> [Task instructions]:
Quote every line of the records below word for word, omitting the pictures.

★ ★ ★

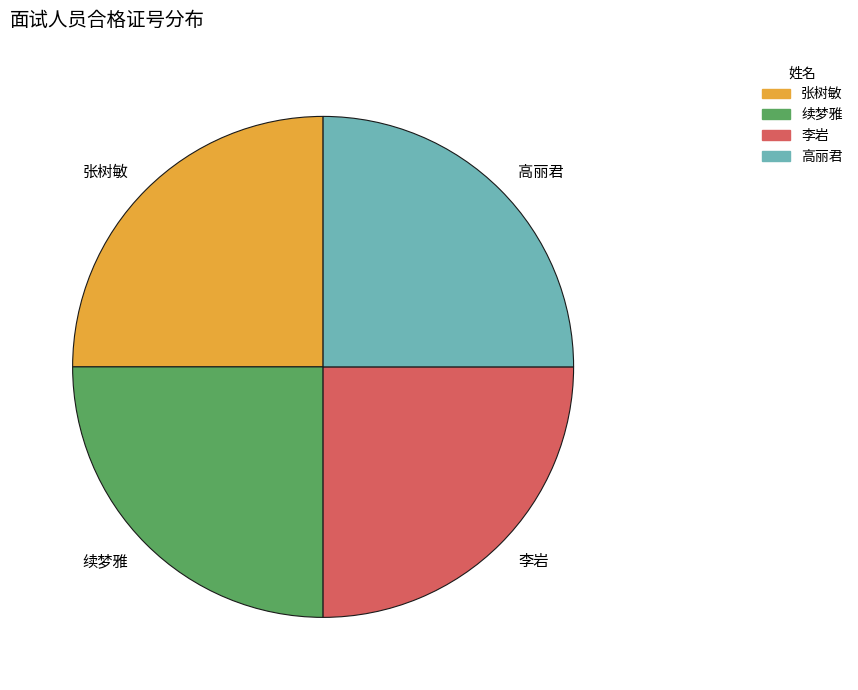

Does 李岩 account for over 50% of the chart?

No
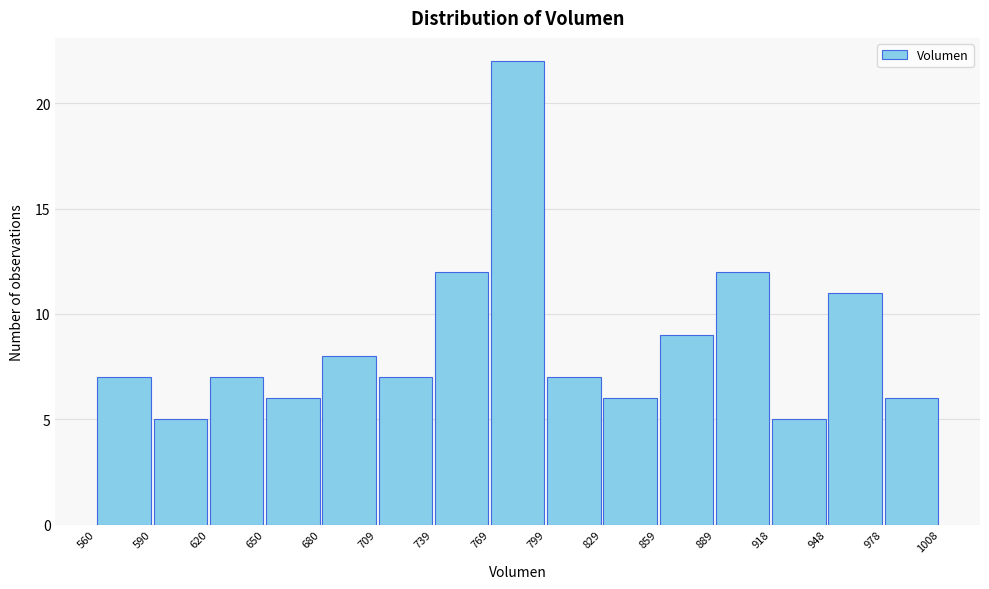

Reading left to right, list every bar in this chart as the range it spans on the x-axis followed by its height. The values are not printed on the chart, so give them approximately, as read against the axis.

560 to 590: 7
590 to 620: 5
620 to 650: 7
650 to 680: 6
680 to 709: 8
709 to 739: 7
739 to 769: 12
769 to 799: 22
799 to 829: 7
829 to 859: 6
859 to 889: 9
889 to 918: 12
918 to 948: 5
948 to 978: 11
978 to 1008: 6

★ ★ ★

> [Answer below]:
Does 李岩 account for over 50% of the chart?

No

Reading left to right, list every bar in this chart as the range it spans on the x-axis followed by its height. The values are not printed on the chart, so give them approximately, as read against the axis.

560 to 590: 7
590 to 620: 5
620 to 650: 7
650 to 680: 6
680 to 709: 8
709 to 739: 7
739 to 769: 12
769 to 799: 22
799 to 829: 7
829 to 859: 6
859 to 889: 9
889 to 918: 12
918 to 948: 5
948 to 978: 11
978 to 1008: 6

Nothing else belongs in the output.